Uma paisagem que tem perdido moradores no centro histórico -"a rua Direita estava completamente ocupada e agora está quase abandonada. É muito triste porque o centro é alma das cidades" - ao mesmo tempo que recuperou outras zonas, nomeadamente à beira-rio. O rio Paiva já foi muito poluído e agora tem relva nas margens; há também a emblemática Cava de Viriato, que "era um buraco" e agora é um "belo passeio", e o parque do Fontelo, cheio de pavões e árvores, actividades desportivas e o Solar do Dão.

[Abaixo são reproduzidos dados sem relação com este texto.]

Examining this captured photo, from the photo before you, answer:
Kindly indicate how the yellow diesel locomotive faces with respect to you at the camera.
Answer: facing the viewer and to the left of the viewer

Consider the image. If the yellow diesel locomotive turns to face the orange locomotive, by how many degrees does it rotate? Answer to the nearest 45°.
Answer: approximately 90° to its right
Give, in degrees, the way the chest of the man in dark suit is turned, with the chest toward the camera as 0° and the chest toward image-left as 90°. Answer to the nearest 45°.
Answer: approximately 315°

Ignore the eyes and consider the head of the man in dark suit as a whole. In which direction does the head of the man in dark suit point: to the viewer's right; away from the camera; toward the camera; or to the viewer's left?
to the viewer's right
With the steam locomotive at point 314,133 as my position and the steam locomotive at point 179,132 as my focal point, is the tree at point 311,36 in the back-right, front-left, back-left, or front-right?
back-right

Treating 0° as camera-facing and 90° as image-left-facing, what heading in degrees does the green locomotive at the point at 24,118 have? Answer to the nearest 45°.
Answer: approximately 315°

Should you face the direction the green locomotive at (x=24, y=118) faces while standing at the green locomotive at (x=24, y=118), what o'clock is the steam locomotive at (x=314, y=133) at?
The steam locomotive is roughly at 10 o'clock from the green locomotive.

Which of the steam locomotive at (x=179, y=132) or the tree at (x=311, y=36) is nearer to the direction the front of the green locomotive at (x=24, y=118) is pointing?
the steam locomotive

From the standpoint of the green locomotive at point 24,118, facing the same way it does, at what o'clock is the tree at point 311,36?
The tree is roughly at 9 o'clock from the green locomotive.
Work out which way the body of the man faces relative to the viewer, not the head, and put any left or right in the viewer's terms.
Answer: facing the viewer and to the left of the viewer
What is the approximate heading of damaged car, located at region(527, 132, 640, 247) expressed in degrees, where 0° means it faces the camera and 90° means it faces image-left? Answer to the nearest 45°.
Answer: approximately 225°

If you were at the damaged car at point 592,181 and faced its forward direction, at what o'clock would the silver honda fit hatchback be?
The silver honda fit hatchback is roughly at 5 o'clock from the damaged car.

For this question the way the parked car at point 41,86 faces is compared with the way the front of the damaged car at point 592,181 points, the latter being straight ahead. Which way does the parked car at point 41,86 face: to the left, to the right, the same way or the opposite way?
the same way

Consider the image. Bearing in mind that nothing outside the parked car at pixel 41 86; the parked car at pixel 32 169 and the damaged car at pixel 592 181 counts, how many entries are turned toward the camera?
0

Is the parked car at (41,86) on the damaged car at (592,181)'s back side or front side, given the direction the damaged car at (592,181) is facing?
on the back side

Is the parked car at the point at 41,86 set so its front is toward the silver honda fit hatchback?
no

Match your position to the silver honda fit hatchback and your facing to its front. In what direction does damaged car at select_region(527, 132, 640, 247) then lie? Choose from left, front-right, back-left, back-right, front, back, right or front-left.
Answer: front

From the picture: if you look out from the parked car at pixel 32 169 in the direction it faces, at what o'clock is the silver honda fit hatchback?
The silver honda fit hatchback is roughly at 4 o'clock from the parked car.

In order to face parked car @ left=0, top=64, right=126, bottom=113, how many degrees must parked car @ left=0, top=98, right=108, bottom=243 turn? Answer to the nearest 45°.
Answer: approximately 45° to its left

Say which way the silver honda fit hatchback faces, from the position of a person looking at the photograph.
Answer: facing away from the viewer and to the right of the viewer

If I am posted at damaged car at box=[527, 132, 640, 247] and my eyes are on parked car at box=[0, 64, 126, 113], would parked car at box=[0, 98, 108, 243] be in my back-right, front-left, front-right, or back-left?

Das janelas da sala de ensaios, Leonor Keil indica ainda o local da feira semanal, à qual quando chegou não faltava, e da popular Feira de São Mateus (no final do Verão), de que é presença assídua com os filhos - "O Paulo detesta". Mas a feira faz parte das "muito boas memórias" que construiu durante parte da infância e adolescência entre Canas e Viseu.

Era um ritual, a ida à feira, nesses períodos em que as férias se faziam na casa do bisavô visconde de Pedralva: estava vazia, vinha a família (grande, são sete irmãos), enchiam-na e iam embora. Pelo meio, muitas visitas de amigos - "temos casas grandes por herança e há sempre amigos que vêm porque há espaço" - e com elas "muitas festas". "Essas férias eram isso." E as viagens de Lisboa até Canas. "Saíamos de manhã e chegávamos ao final do dia, todos partidos", conta, "e tínhamos de parar sempre, já não sei onde, por um tal de arroz de tomate e pastéis de bacalhau. Sabia muito bem".

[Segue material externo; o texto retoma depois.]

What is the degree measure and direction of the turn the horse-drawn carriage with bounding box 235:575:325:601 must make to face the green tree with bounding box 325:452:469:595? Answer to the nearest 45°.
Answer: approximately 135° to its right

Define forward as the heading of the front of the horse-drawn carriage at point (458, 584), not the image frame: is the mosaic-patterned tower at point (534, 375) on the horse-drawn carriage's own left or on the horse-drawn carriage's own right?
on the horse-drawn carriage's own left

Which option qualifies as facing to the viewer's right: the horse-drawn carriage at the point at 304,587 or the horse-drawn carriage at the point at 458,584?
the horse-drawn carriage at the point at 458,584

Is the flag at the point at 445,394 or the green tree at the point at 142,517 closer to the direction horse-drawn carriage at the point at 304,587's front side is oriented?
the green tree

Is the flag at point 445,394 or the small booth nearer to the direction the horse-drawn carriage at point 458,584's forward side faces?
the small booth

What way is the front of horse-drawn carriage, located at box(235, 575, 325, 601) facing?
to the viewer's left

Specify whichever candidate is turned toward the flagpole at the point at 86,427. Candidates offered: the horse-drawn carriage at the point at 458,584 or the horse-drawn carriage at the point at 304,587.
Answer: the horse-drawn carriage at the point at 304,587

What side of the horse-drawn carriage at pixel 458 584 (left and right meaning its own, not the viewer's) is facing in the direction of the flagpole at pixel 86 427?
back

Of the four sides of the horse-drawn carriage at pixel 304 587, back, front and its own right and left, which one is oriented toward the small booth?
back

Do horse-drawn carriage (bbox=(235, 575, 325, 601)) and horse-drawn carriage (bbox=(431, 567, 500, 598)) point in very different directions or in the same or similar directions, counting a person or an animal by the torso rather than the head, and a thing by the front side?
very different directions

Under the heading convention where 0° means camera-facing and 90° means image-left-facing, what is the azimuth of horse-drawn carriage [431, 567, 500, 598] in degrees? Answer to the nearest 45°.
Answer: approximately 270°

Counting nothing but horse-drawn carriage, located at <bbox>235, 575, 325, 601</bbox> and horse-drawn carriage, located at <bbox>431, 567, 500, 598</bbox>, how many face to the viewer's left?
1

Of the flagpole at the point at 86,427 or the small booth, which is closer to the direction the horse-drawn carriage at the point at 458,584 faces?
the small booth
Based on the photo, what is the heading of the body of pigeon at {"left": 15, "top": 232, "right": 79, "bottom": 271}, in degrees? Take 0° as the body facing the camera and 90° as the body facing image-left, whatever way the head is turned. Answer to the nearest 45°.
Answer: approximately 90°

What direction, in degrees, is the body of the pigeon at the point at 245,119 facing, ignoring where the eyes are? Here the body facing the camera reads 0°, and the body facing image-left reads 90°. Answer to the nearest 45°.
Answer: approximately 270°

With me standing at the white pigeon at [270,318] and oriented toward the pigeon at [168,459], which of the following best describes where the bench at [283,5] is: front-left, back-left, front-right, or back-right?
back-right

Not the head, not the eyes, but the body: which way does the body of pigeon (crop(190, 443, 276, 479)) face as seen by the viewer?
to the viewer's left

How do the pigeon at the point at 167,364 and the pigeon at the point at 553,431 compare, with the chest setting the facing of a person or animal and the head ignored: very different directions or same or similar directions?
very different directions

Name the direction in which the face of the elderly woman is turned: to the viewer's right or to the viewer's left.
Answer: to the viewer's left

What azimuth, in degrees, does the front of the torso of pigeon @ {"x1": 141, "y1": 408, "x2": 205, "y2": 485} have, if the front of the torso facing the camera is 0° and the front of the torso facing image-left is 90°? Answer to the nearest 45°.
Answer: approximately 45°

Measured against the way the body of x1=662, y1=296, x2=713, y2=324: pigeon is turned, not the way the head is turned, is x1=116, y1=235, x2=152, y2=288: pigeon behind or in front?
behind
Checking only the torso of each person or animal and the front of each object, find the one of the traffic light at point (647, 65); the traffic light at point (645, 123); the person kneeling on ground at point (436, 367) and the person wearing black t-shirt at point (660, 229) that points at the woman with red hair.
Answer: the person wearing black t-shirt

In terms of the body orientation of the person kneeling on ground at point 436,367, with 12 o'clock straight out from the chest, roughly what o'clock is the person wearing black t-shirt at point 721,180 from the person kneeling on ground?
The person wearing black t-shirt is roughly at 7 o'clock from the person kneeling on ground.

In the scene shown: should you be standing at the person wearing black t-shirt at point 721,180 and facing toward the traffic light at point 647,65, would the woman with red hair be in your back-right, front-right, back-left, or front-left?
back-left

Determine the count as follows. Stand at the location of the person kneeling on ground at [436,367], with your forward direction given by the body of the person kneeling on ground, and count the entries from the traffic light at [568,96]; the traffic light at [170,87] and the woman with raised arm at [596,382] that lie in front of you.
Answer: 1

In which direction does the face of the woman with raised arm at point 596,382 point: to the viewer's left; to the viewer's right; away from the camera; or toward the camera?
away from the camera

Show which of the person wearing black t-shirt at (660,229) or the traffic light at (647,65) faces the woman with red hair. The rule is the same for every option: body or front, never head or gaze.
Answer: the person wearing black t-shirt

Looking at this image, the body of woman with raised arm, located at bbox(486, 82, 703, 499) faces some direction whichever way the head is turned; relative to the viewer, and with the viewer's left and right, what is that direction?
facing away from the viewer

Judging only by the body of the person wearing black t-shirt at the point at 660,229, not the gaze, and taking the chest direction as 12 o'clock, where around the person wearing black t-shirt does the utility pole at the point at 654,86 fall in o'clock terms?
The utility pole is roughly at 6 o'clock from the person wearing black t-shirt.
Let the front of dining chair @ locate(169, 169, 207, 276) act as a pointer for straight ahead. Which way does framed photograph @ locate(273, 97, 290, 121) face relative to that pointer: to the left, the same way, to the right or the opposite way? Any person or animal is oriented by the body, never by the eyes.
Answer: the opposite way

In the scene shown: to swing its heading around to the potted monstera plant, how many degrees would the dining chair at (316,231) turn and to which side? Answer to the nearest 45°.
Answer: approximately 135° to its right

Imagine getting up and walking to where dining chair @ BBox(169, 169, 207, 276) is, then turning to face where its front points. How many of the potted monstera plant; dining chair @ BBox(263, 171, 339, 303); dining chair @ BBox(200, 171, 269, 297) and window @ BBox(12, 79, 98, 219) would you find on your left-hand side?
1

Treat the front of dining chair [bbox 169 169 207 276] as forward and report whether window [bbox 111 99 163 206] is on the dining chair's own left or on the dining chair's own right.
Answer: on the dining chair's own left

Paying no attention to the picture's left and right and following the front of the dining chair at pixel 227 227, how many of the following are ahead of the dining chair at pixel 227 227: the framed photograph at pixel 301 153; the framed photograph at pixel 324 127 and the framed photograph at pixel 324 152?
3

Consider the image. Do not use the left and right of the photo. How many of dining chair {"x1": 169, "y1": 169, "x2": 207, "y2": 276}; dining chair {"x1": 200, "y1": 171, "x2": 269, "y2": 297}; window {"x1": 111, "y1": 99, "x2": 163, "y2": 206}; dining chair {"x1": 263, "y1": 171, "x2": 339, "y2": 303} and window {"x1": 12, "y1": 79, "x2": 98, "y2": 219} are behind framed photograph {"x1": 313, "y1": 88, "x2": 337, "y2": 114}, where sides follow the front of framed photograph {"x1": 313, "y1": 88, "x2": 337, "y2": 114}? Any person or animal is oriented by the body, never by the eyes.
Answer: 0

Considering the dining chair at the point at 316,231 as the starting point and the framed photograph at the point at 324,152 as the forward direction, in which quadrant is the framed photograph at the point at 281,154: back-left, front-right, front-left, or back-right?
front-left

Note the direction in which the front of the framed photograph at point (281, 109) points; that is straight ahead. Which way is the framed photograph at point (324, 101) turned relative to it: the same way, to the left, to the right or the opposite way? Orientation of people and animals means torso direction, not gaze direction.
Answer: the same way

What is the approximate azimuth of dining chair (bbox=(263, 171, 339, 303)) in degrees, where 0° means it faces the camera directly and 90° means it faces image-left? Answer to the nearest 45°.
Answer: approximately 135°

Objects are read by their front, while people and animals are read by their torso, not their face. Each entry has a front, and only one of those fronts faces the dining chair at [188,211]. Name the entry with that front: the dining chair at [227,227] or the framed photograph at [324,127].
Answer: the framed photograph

Agora, de Lisboa até Canas são só duas horas de viagem. "É assustador como tudo mudou", reflecte, "não passou assim muito tempo". Mas ainda bem, porque vai a Lisboa sempre que aceita um convite de trabalho. Mais agora do que quando os filhos eram pequenos e a vida em Viseu ainda era um mundo novo, de onde receou nunca mais sair, diz, entre risos, caída no esquecimento enquanto intérprete independente.

Entretanto, percebeu (e esforçou-se para) que não e é comum passar um, dois meses em Lisboa a trabalhar, sendo que a primeira semana é para esquecer. "Primeiro que eu me adapte ao não-silêncio... Adoro silêncio, adoro o escuro e não encontro isso. É uma angústia muito grande."

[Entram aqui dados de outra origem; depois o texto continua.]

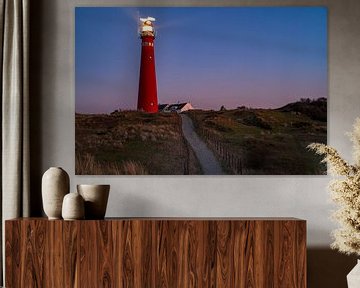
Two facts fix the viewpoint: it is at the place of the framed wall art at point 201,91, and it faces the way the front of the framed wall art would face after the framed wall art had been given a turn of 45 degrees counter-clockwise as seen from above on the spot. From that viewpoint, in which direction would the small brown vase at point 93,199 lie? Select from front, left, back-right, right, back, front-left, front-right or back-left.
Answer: right

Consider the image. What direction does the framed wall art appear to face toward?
toward the camera

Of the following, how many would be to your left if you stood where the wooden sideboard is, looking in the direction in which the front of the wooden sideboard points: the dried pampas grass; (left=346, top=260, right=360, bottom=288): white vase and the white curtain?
2

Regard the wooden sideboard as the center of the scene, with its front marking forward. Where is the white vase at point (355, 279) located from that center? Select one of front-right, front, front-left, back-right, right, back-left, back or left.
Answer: left

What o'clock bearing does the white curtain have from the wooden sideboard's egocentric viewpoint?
The white curtain is roughly at 4 o'clock from the wooden sideboard.

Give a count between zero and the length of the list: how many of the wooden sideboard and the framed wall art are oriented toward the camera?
2

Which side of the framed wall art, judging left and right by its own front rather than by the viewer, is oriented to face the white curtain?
right

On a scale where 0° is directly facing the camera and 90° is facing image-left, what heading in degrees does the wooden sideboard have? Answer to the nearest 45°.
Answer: approximately 0°
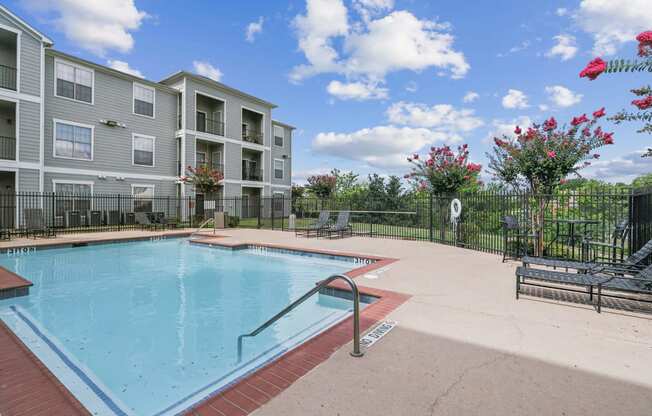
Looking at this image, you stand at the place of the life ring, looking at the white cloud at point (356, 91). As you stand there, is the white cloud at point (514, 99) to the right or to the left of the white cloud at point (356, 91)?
right

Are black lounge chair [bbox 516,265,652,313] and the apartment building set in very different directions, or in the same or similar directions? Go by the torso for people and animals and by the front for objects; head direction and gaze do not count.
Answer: very different directions

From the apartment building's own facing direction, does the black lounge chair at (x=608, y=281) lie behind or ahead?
ahead

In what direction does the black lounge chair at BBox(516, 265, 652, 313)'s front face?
to the viewer's left

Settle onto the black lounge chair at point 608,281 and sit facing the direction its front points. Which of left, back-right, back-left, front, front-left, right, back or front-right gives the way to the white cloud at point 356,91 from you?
front-right

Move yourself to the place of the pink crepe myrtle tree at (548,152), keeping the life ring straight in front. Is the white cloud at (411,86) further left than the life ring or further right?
right

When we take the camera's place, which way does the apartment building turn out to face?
facing the viewer and to the right of the viewer

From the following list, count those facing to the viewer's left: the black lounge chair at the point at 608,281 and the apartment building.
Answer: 1
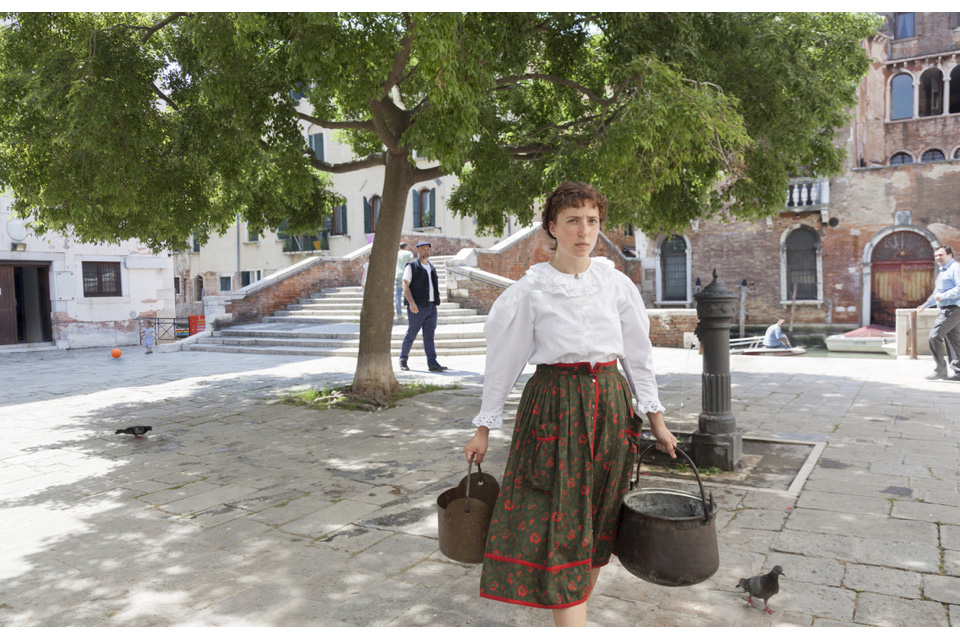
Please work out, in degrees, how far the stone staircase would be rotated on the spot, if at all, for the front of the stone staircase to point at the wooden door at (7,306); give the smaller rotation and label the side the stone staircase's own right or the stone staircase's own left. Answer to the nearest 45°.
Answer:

Em Canas-Viseu tem tudo isso em abundância. Por exemplo, no Verão, a barragem da Aguieira esconde sítios "onde se encontra silêncio e ninguém. Vamos de barquinho para uma ilha e fica-se ali o dia inteiro a acharmos que somos o Robinson Crusoe". Com o bónus da natureza - a sua religião. Precisa de ter muitos animais (vive entre quatro cães incluindo um "cãomões", com um olho apenas, galinhas, patos, pombos, pavões, burros, uma égua, e a "mais que tudo", a gata Mel), sentir os cheiros, estar perto das árvores, regar e plantar e ficar com gretas nos dedos. E delicia-se com vistas como a da árvore com que se cruza no caminho entre Canas e Viseu e que, quando a hora é a certa, parece que tem luz e chega a encandear. "É lindíssimo."

Tem tempo para estes "pequenos pormenores"" e, no entanto, Leonor Keil só se sentiu em casa quando percebeu que tinha ainda menos tempo aqui do que em Lisboa, tal o número de projectos em que se envolveu. Cujas sementes já começaram a crescer. "Em Viseu isso vê-se e vive-se. E é muito bonito."